ClickHouse / dbt-clickhouse

The Clickhouse plugin for dbt (data build tool)
Apache License 2.0
245 stars 107 forks source link

Standard `table` materialization does not work with ReplicateMergeTree engine #95

Closed mharrisb1 closed 10 months ago

mharrisb1 commented 2 years ago

Not sure if this is related to #14 since I didn't explore the attached PR, but I wanted to call out this problem specifically.

It is my understanding that the way dbt-clickhouse handles table materializations is to:

  1. Rename table (if exists) to {{ this }}__dbt_tmp or something similar (I don't have the logs in front of me)
  2. Create a new table with name {{ this }}
  3. Drop temp table

With the Replication tables, this results in an error because there already exists a table with the replica path of /clickhouse/tables/{shard}/{database}/{table_name}.

I am currently getting around this using an incremental materialization with a config like:

{{ config(
    materialized="incremental",
    engine="ReplicatedMergeTree('/clickhouse/tables/{database}/{table}', '{replica}')",
    partition_by=[...],
    order_by=[...],
    unique_key=[...],
    pre_hook="truncate table if exists {{ this }} on cluster '...'",
    inserts_only=true
) }}

I'm not sure how we could handle a simple table materialization using the current rename-create-drop strategy since I don't believe you can update the replica path after creation and I don't believe there is a random value substitution provided which could potentially allow a replica path like /clickhouse/tables/{shard}/{database}/{table_name}__{random_uuid}

genzgd commented 2 years ago

Some of this may be solved by using the Replicated database engine.

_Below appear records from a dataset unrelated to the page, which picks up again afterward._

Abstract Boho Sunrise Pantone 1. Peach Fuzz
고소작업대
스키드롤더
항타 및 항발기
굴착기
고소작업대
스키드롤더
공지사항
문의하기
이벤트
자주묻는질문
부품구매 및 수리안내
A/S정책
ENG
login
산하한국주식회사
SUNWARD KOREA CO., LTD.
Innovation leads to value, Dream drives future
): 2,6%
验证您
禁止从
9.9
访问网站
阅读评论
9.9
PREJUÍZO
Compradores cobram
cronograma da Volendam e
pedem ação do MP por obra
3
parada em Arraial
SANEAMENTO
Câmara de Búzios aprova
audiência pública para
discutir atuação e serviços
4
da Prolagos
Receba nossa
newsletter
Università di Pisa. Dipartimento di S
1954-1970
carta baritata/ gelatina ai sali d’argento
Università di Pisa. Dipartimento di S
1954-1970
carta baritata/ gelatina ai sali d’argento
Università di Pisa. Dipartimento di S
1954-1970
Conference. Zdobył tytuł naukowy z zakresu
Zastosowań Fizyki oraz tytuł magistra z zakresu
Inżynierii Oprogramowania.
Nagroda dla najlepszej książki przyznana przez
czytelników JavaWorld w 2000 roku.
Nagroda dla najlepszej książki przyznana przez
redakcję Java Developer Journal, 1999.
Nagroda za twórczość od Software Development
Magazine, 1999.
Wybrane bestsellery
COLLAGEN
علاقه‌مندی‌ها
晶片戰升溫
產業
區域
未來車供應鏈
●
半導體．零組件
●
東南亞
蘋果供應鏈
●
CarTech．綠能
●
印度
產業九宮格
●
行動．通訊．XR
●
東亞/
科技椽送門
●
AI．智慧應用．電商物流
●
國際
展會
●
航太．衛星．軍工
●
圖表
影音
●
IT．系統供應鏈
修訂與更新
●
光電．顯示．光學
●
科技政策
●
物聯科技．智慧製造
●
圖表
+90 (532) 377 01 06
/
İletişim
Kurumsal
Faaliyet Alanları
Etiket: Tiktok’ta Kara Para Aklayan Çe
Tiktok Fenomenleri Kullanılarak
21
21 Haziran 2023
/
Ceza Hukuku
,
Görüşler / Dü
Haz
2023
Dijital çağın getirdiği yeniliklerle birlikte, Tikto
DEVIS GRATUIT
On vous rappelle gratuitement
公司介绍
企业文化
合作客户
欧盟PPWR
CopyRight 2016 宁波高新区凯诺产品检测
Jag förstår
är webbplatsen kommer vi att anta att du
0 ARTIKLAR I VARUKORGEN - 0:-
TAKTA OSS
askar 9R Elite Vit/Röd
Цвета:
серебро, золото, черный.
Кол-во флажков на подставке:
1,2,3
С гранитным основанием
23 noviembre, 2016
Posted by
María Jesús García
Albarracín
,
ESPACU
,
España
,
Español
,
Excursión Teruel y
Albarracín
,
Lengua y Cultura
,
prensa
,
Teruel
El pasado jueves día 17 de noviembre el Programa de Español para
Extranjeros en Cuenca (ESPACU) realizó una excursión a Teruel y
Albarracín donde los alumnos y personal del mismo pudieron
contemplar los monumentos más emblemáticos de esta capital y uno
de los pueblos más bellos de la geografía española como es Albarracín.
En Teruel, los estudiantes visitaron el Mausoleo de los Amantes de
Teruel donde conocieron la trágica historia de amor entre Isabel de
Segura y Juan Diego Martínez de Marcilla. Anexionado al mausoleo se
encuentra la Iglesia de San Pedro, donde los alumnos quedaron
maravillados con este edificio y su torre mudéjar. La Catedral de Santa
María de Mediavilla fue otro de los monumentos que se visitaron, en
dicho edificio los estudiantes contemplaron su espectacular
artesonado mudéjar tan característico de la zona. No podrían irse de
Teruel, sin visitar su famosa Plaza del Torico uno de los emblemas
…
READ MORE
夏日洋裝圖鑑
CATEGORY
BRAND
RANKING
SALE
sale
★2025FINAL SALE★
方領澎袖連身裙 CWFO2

See https://github.com/ClickHouse/ClickHouse/issues/31661. I'll be doing some testing with Replicated databases over the next couple of weeks.

genzgd commented 2 years ago

Tests work with with Replicated database engine so explicit support for ReplicatedMergeTree engines will probably not be a priority.

mharrisb1 commented 2 years ago

For anyone that stumbles across this issue and is still using ReplicatedMergeTree engine like us, here is a better workaround:

Project config

# dbt_project.yml

vars:
  # Creates a unique ID for this dbt run using the run's timestamp
  run_id: "{{ run_started_at.strftime('%Y%m%d%H%M%S%f') }}"

  # Use this engine template for all models materialized as `table` that use `ReplicatedMergeTree` engine
  # Zookeeper path will use default layout but the table name is suffixed with the run's ID
  engine_template: >
    ReplicatedMergeTree('/clickhouse/tables/{shard}/{database}/{table}_{{ var("run_id") }}', '{replica}')

Model config

-- my_table.sql

{{ config(
    materialized="table",
    engine=var("engine_template"),
    partition_by=[...],
    order_by=[...],
    unique_key=[...]
) }}

SELECT ...
FROM ...
tema-popov commented 1 year ago

@mharrisb1 Is run_id scheme somehow differs from using standard {uuid} clickhouse have? i.e. engine = "ReplicatedReplacingMergeTree('/clickhouse/tables/{layer}-{shard}/{database}/{table}/{uuid}', '{replica}')"

mharrisb1 commented 1 year ago

@tema-popov I wasn't aware of that template. That would be a much better solution than mine. I will test it out and update this issue if it works. Thanks!

genzgd commented 1 year ago

@mharrisb1 Do you know if this is fixed by the latest update + the {uuid} macro?